X, the platform formerly known as Twitter and currently headed by tech magnate Elon Musk, has seemingly restored blue check marks for a number of high-profile users. 

Prior to Musk’s takeover, Twitter’s blue checks signified a form of verification for celebrities, professional athletes, politicians, and other well-known public figures. Once the head of SpaceX and Tesla assumed ownership of the popular social media platform in October of 2022, he stripped all users of the badge, only issuing them to those who paid $8 per month for X Premium. 

However, as of Wednesday, multiple X users deemed “influential members of the community” saw the reinstatement of their blue verification checks to their accounts despite not paying the monthly fee.

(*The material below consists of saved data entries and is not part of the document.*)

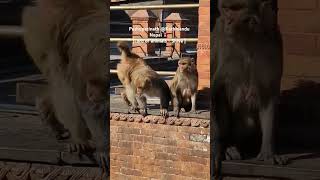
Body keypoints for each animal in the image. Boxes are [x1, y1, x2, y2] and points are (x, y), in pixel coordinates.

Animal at [212, 0, 284, 178]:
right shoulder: (220, 37)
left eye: (236, 9)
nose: (229, 22)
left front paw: (268, 152)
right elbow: (214, 90)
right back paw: (226, 147)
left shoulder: (274, 43)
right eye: (227, 10)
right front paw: (214, 150)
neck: (249, 37)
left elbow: (268, 94)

Musk teased the new rollout of badges on March 27, tweeting, “Going forward, all 𝕏 accounts with over 2500 verified subscriber followers will get Premium features for free and accounts with over 5000 will get Premium+ for free.”

The return of the blue checks came at the chagrin of several celebrities. 

“What happened? I didn’t pay for this. I would NEVER pay for this,” “Community” and “Drake and Josh” actor Yvette Nicole Brown wrote on X. “When did the Blue Check mark start getting passed around again?!”

Oscar-nominee Jeffrey Wright took to the platform to share his dismay with the return of verification statuses, citing a screenshot of a notification that he had received a complimentary subscription to X premium. 

“As an influential member of the community on X, we’ve given you a complimentary subscription to X Premium subject to X Premium Terms by selecting this notice,” the notification read. “X reserves the right to cancel the complimentary subscription in its sole discretion.”

“Translation: Pay $8? Kidding. Help me. But don’t say anything too free speechy about me or my Garbage Tower of Babel s**tsite,” the "American Fiction" star wrote.

“The Wire” creator David Simon offered a candid and crude take on the situation.

"Yo, Elon, take this blue check and scratch your taint with the long end of it,” he tweeted. “Does anyone out there know how to turn this f**ker off?

According to a report from The Associated Press, a number of AP staffers also received badges they did not pay for or request. 

A similar scenario occurred last April, when Musk ostensibly reassigned — and in some cases, outright gifted — blue checkmarks to accounts with more than a million followers. 

"On my soul i didn't pay for twitter blue, u will feel my wrath tesla man," tweeted rapper Lil Nas X.

"I did not pay for Twitter blue you f**king pig," RuPaul's Drag Race alumn Trixie Mattel wrote.

Author Neil Gaiman set the record straight with his followers, telling them, "For the curious, I'm not subscribed to Twitter Blue. I haven't given anyone my phone number. What a sad, muddled place this has become."


By Gabriella Ferrigine

Gabriella Ferrigine is a former staff writer at Salon. Originally from the Jersey Shore, she moved to New York City in 2016 to attend Columbia University, where she received her B.A. in English and M.A. in American Studies. Formerly a staff writer at NowThis News, she has an M.A. in Magazine Journalism from NYU and was previously a news fellow at Salon.